» **Entries taken from a collection**

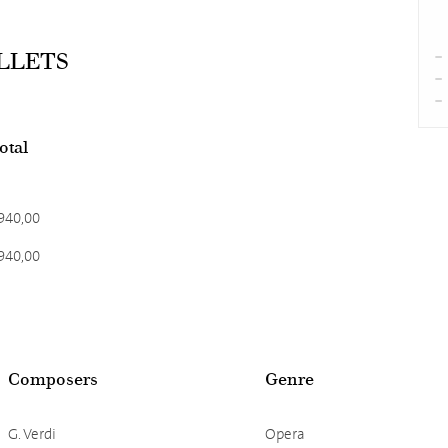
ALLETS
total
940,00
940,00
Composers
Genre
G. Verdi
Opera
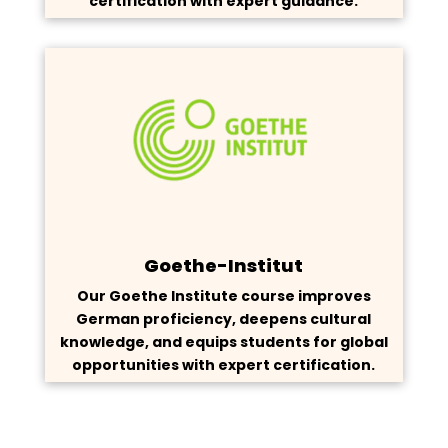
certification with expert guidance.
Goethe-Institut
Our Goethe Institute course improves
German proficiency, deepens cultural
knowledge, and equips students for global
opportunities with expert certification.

---

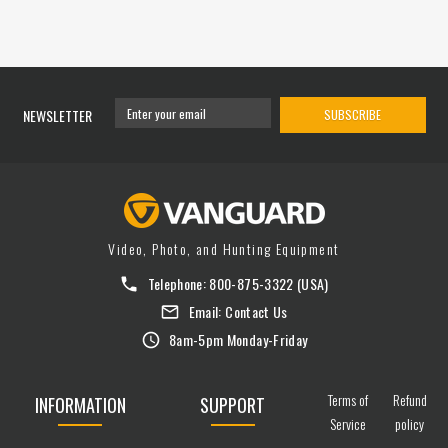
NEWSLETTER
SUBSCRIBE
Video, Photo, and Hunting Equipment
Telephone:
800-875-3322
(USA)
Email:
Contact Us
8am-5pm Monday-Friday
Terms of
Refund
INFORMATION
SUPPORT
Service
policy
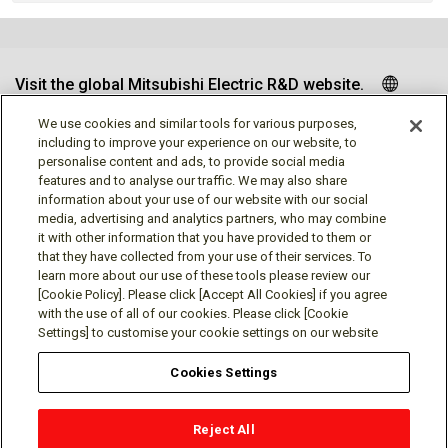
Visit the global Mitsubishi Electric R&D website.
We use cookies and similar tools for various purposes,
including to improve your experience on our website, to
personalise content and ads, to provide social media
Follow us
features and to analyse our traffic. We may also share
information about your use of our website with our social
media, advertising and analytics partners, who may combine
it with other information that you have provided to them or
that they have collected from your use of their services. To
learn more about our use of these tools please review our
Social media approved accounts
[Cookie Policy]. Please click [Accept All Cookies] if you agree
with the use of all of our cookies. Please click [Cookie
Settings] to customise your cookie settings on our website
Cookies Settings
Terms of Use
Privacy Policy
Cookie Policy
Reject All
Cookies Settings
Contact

* * *

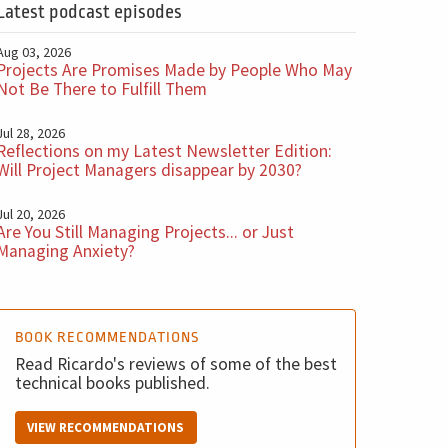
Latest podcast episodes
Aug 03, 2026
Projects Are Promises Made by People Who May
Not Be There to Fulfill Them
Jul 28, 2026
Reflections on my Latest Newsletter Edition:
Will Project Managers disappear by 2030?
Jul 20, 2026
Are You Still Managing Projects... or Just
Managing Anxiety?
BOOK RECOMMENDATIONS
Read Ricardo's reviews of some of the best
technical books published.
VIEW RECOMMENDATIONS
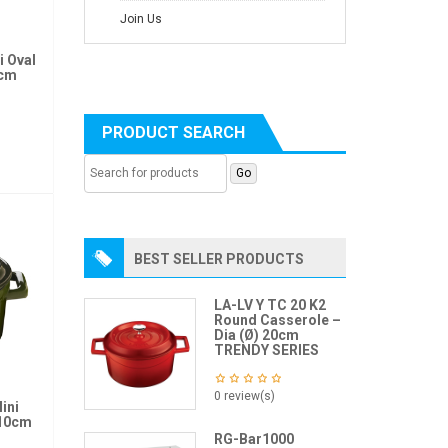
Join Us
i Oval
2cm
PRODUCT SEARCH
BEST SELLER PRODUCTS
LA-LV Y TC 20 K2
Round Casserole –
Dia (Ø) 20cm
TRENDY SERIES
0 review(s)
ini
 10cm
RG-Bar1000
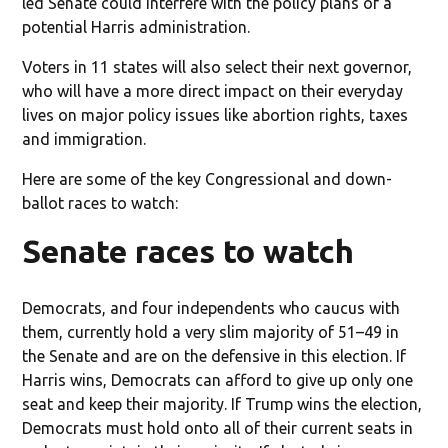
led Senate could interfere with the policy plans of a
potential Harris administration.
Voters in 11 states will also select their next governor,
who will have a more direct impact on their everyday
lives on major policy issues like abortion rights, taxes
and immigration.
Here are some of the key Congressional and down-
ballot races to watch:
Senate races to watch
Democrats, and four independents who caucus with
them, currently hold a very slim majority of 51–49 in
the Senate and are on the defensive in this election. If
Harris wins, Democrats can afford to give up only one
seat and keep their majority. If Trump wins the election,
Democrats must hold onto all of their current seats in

» **Problem to solve**
What the answer needs is every line from the data above with "Managing" in it.

» **Exercise response**
Are You Still Managing Projects... or Just
Managing Anxiety?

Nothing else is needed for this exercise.